- **Task material**
------
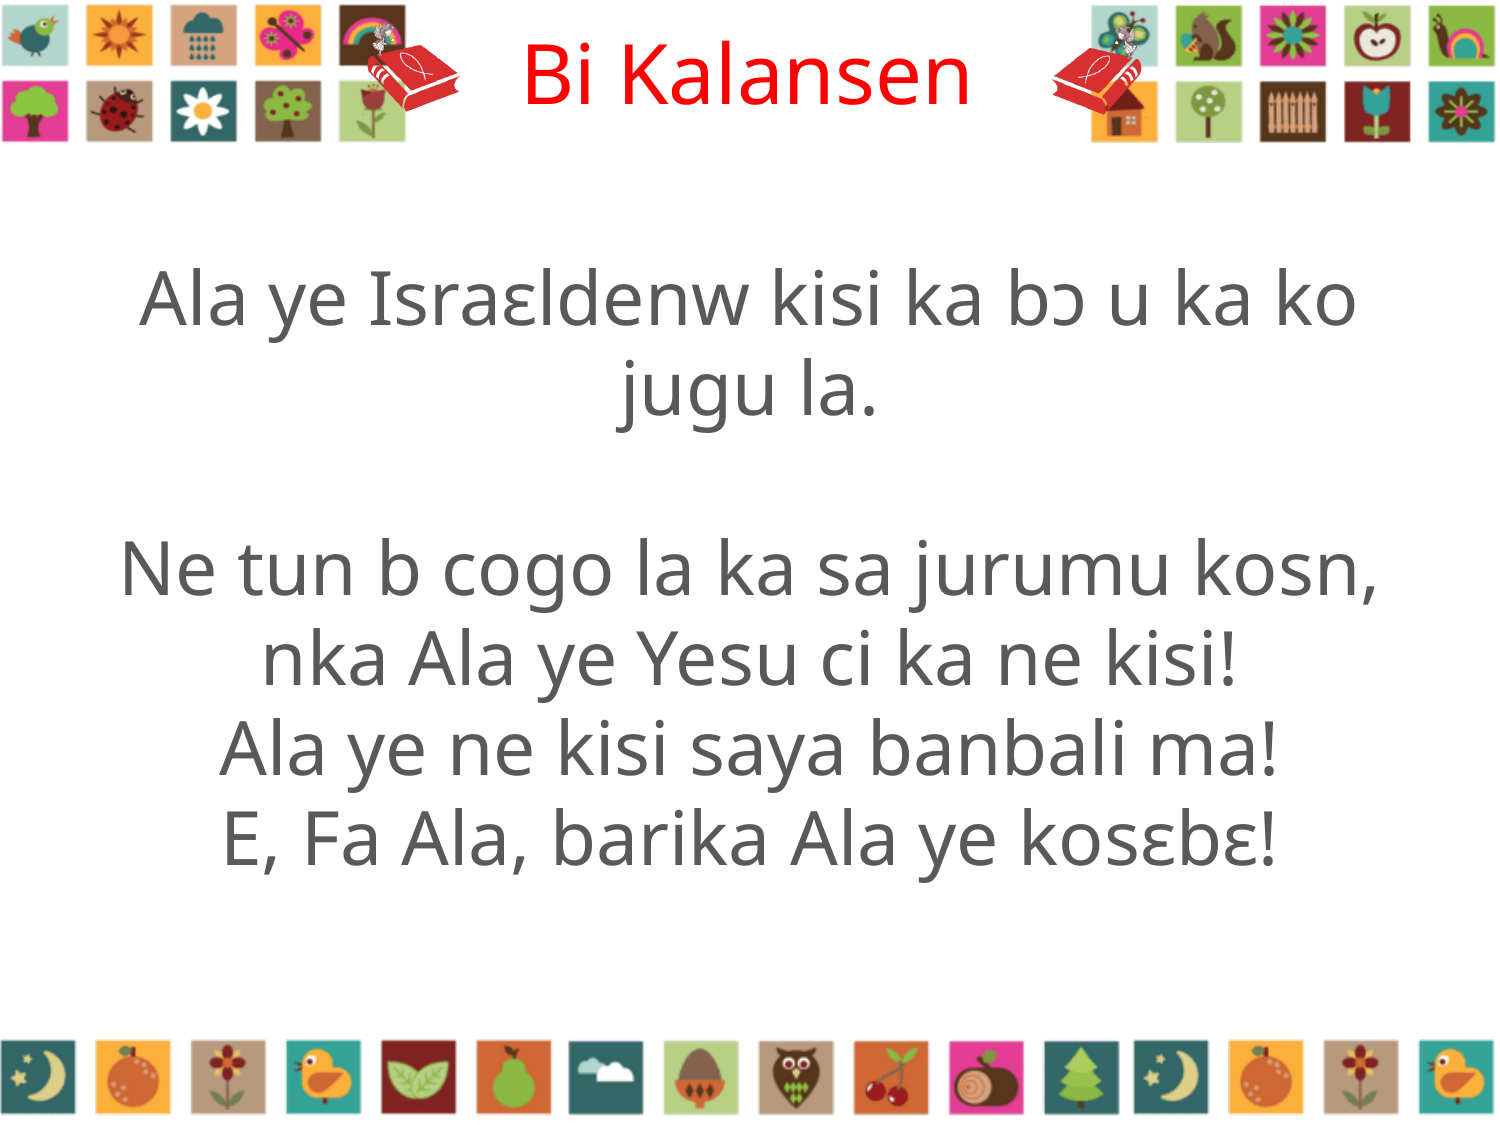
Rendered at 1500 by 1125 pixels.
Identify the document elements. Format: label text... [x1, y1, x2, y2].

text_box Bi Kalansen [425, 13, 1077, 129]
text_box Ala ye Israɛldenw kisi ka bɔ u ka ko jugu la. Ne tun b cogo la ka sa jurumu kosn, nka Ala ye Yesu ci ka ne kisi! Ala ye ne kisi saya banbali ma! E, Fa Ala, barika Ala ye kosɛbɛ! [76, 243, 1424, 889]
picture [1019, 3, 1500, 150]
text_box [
------
- **Problem description**
Once the pictures are removed, output the entries above exactly as given.

- **Answer for the task**
Rendered at 1500 by 1125 pixels.
Identify the document elements. Format: label text... [x1, y1, x2, y2].

text_box Bi Kalansen [425, 13, 1077, 129]
text_box Ala ye Israɛldenw kisi ka bɔ u ka ko jugu la. Ne tun b cogo la ka sa jurumu kosn, nka Ala ye Yesu ci ka ne kisi! Ala ye ne kisi saya banbali ma! E, Fa Ala, barika Ala ye kosɛbɛ! [76, 243, 1424, 889]
picture [1019, 3, 1500, 150]
text_box [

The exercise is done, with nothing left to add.